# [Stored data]
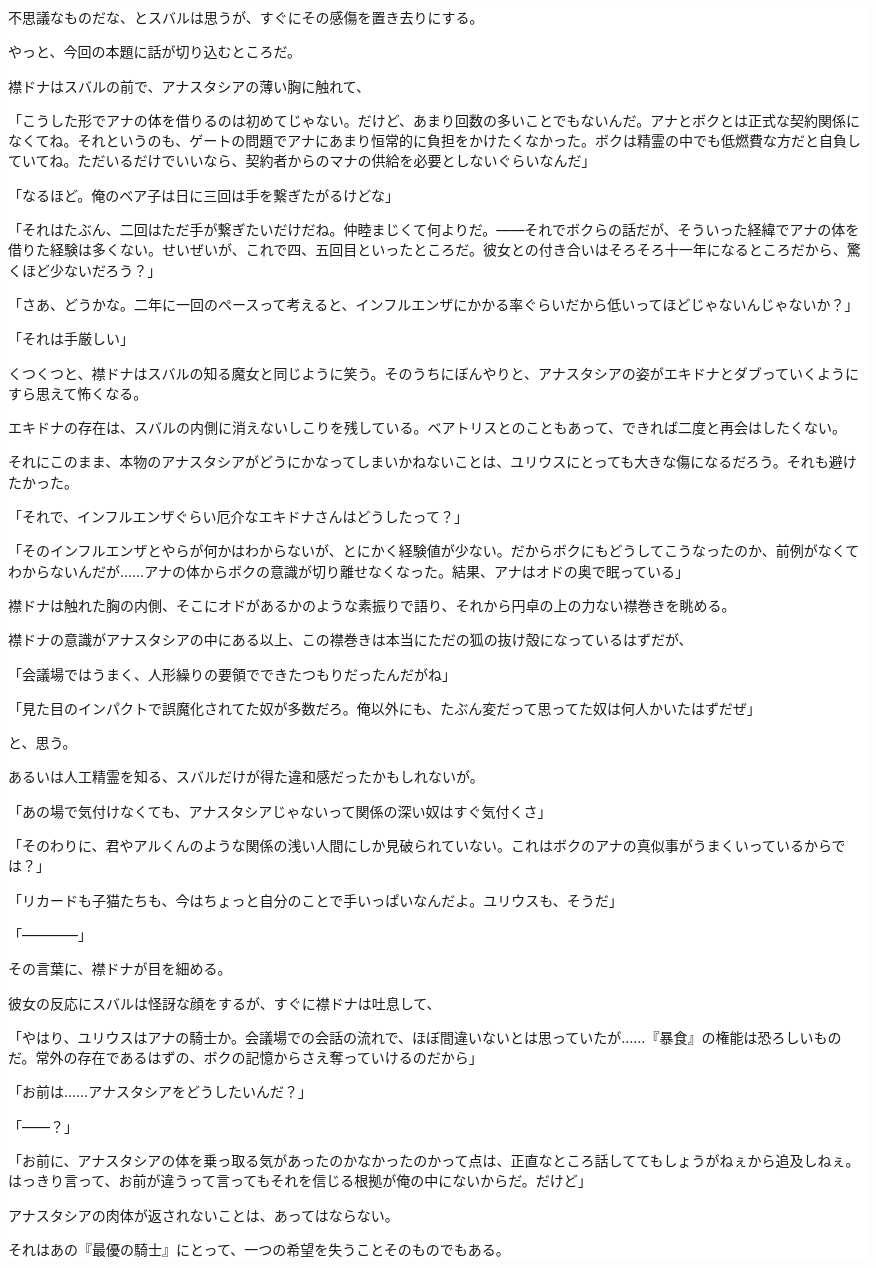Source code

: 不思議なものだな、とスバルは思うが、すぐにその感傷を置き去りにする。

やっと、今回の本題に話が切り込むところだ。

襟ドナはスバルの前で、アナスタシアの薄い胸に触れて、

「こうした形でアナの体を借りるのは初めてじゃない。だけど、あまり回数の多いことでもないんだ。アナとボクとは正式な契約関係になくてね。それというのも、ゲートの問題でアナにあまり恒常的に負担をかけたくなかった。ボクは精霊の中でも低燃費な方だと自負していてね。ただいるだけでいいなら、契約者からのマナの供給を必要としないぐらいなんだ」

「なるほど。俺のベア子は日に三回は手を繋ぎたがるけどな」

「それはたぶん、二回はただ手が繋ぎたいだけだね。仲睦まじくて何よりだ。――それでボクらの話だが、そういった経緯でアナの体を借りた経験は多くない。せいぜいが、これで四、五回目といったところだ。彼女との付き合いはそろそろ十一年になるところだから、驚くほど少ないだろう？」

「さあ、どうかな。二年に一回のペースって考えると、インフルエンザにかかる率ぐらいだから低いってほどじゃないんじゃないか？」

「それは手厳しい」

くつくつと、襟ドナはスバルの知る魔女と同じように笑う。そのうちにぼんやりと、アナスタシアの姿がエキドナとダブっていくようにすら思えて怖くなる。

エキドナの存在は、スバルの内側に消えないしこりを残している。ベアトリスとのこともあって、できれば二度と再会はしたくない。

それにこのまま、本物のアナスタシアがどうにかなってしまいかねないことは、ユリウスにとっても大きな傷になるだろう。それも避けたかった。

「それで、インフルエンザぐらい厄介なエキドナさんはどうしたって？」

「そのインフルエンザとやらが何かはわからないが、とにかく経験値が少ない。だからボクにもどうしてこうなったのか、前例がなくてわからないんだが……アナの体からボクの意識が切り離せなくなった。結果、アナはオドの奥で眠っている」

襟ドナは触れた胸の内側、そこにオドがあるかのような素振りで語り、それから円卓の上の力ない襟巻きを眺める。

襟ドナの意識がアナスタシアの中にある以上、この襟巻きは本当にただの狐の抜け殻になっているはずだが、

「会議場ではうまく、人形繰りの要領でできたつもりだったんだがね」

「見た目のインパクトで誤魔化されてた奴が多数だろ。俺以外にも、たぶん変だって思ってた奴は何人かいたはずだぜ」

と、思う。

あるいは人工精霊を知る、スバルだけが得た違和感だったかもしれないが。

「あの場で気付けなくても、アナスタシアじゃないって関係の深い奴はすぐ気付くさ」

「そのわりに、君やアルくんのような関係の浅い人間にしか見破られていない。これはボクのアナの真似事がうまくいっているからでは？」

「リカードも子猫たちも、今はちょっと自分のことで手いっぱいなんだよ。ユリウスも、そうだ」

「――――」

その言葉に、襟ドナが目を細める。

彼女の反応にスバルは怪訝な顔をするが、すぐに襟ドナは吐息して、

「やはり、ユリウスはアナの騎士か。会議場での会話の流れで、ほぼ間違いないとは思っていたが……『暴食』の権能は恐ろしいものだ。常外の存在であるはずの、ボクの記憶からさえ奪っていけるのだから」

「お前は……アナスタシアをどうしたいんだ？」

「――？」

「お前に、アナスタシアの体を乗っ取る気があったのかなかったのかって点は、正直なところ話しててもしょうがねぇから追及しねぇ。はっきり言って、お前が違うって言ってもそれを信じる根拠が俺の中にないからだ。だけど」

アナスタシアの肉体が返されないことは、あってはならない。

それはあの『最優の騎士』にとって、一つの希望を失うことそのものでもある。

# [WRITTEN TASK]
Each line from the one containing "襟ドナは触れた胸の内側、そこ" through the last line of the entries is to be copied exactly, with no other lines added.

# [OUTPUT OF THE TASK]
襟ドナは触れた胸の内側、そこにオドがあるかのような素振りで語り、それから円卓の上の力ない襟巻きを眺める。

襟ドナの意識がアナスタシアの中にある以上、この襟巻きは本当にただの狐の抜け殻になっているはずだが、

「会議場ではうまく、人形繰りの要領でできたつもりだったんだがね」

「見た目のインパクトで誤魔化されてた奴が多数だろ。俺以外にも、たぶん変だって思ってた奴は何人かいたはずだぜ」

と、思う。

あるいは人工精霊を知る、スバルだけが得た違和感だったかもしれないが。

「あの場で気付けなくても、アナスタシアじゃないって関係の深い奴はすぐ気付くさ」

「そのわりに、君やアルくんのような関係の浅い人間にしか見破られていない。これはボクのアナの真似事がうまくいっているからでは？」

「リカードも子猫たちも、今はちょっと自分のことで手いっぱいなんだよ。ユリウスも、そうだ」

「――――」

その言葉に、襟ドナが目を細める。

彼女の反応にスバルは怪訝な顔をするが、すぐに襟ドナは吐息して、

「やはり、ユリウスはアナの騎士か。会議場での会話の流れで、ほぼ間違いないとは思っていたが……『暴食』の権能は恐ろしいものだ。常外の存在であるはずの、ボクの記憶からさえ奪っていけるのだから」

「お前は……アナスタシアをどうしたいんだ？」

「――？」

「お前に、アナスタシアの体を乗っ取る気があったのかなかったのかって点は、正直なところ話しててもしょうがねぇから追及しねぇ。はっきり言って、お前が違うって言ってもそれを信じる根拠が俺の中にないからだ。だけど」

アナスタシアの肉体が返されないことは、あってはならない。

それはあの『最優の騎士』にとって、一つの希望を失うことそのものでもある。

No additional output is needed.